【NASCARのココがすごい03】TV視聴者数
カップシリーズは毎レース300万人超え。これはインディカーシリーズの約3倍に相当。MLB(野球)NBA(バスケット)、NFL(アメフト)、NHL(アイスホッケー)、PGA(ゴルフ)とNASCARのテレビ視聴者数は同等かそれ以上。
近年はNASCAR本部によるネット配信のほかに、YouTuberが独自にNASCARに開設するチャンネルも多数存在したり、SNSでの情報発信が豊富。
【NASCARのココがすごい04】レース賞金
オールスターレースでは優勝賞金が1ミリオン(約1億5000万円)。ただ近年、レギュラーシーズンとプレーオフでの個別レースでは賞金が明示されることはなくなった。
ギャラの面では、ドライバーは年俸契約が基本で、トップドライバーは数年間契約。
賞金等のチームとの取り分や、ドライバーの名前やロゴを使うマーチャンダイジング(商品化)でのロイヤリティなど、契約社会のアメリカならではのガチガチの契約書を交わす。そのうえで、トップドライバーの年収は数十億円レベル。
【NASCARのココがすごい05】独自のスポンサー
「レース・オン・サンデー、セル・オン・マンデー」。NASCARが’90年代以降に急成長した際、よく使われた言葉だ。チームスポンサーのロゴをテレビ視聴者やレーストラックの観客が日曜日の決勝で見て、翌日にはスーパーやデパートなどでロゴに関連した商品を買うというマーケティング戦略だった。
近年はネット購入商品が増加し、スポンサー効果も即効性が求められる。また、珍しいのは空軍や陸軍などが人員採用を目的としてチームスポンサーになるのも実にアメリカっぽい。
日本メーカーとNASCAR
トヨタNASCAR参入のニュースに心底驚いた。なぜならば、理にかなうとは考えにくかったからだ。
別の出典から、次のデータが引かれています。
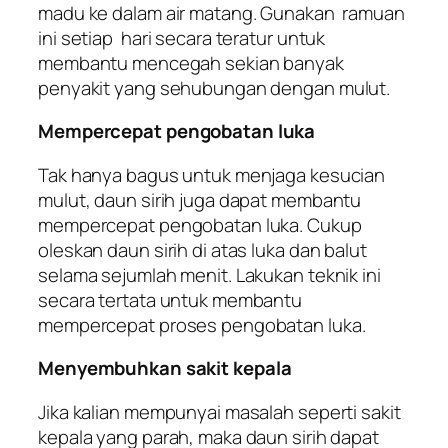
madu ke dalam air matang. Gunakan ramuan
ini setiap hari secara teratur untuk
membantu mencegah sekian banyak
penyakit yang sehubungan dengan mulut.
Mempercepat pengobatan luka
Tak hanya bagus untuk menjaga kesucian
mulut, daun sirih juga dapat membantu
mempercepat pengobatan luka. Cukup
oleskan daun sirih di atas luka dan balut
selama sejumlah menit. Lakukan teknik ini
secara tertata untuk membantu
mempercepat proses pengobatan luka.
Menyembuhkan sakit kepala
Jika kalian mempunyai masalah seperti sakit
kepala yang parah, maka daun sirih dapat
技術面では、NASCARエンジンはOHV(オーバーヘッドバブル)式のV8エンジンで、こうした製品は量産されていない。それにもかかわらず、まったく新しく仕立ててしまったのだ。実際、同エンジンに関連して、愛知県のトヨタ本社関連施設で実物を拝見し、OHVレーシングエンジン設計の難しさを痛感した。
販売面では、トラックのタンドラはアメリカで発売しているものの、カップシリーズを戦うカムリには現在、NASCARマシンのような2ドアクーペは存在していない。フォードのマスタングやGMシボレーカマロとは話が違う。
そのうえで、トヨタは企業や商品の単なるPRとしてではなく、昨今のトランプ関税でも話題となるアメリカでの「企業市民」のシンボルとしてNASCARを活用しているのだと思う。
ホンダや日産がNASCARに参戦しないのは、トヨタのような総括的な解釈をしないからだろう。
2025年シーズンダイジェスト
シーズン序盤は先読みしづらい展開で始まった。第7世代マシンも登場から4シーズン目で成熟期となり、チーム力も拮抗してきた印象だった。ところが、トヨタのクリストファー・ベルが第2戦から3連勝し、このまま勝ち続けるかのように絶好調。
一方で気になったのが、名門チームペンスキー(フォード)の不振だった。マシンセットアップが決まらないなど課題山積で存在感を示せず。そうしたなか、チームペンスキーと協業するウッドブラザースのジョシュ・ベリーが第5戦ラスベガスで勝利したことがチームペンスキーを後押しした。
シリーズ中盤に向けて実力者であるカイル・ラーソンとデニー・ハムリンが存在感を増して勝利を重ねた。トヨタ勢ではバッパ・ウォレスやチェイス・ブリスコーも好調を維持。
シリーズ中盤以降は、チームペンスキーが復調し、またGMシボレーのチェイス・エリオットも少ないチャンスをしっかりものにして2勝を上げた。
また異端児がニュージーランド出身のシェーン・バーン・ギズバーゲン(シボレー)だ。ロードコース、ストリートコースなど、オーバル以外でなんと5連勝という快挙だが、プレーオフでは序盤で脱落。
本稿執筆時点では、プレーオフ8人での戦いは始まったばかり。11月3日の最終戦フェニックスを目がけてNASCARはさらにヒートアップしていく。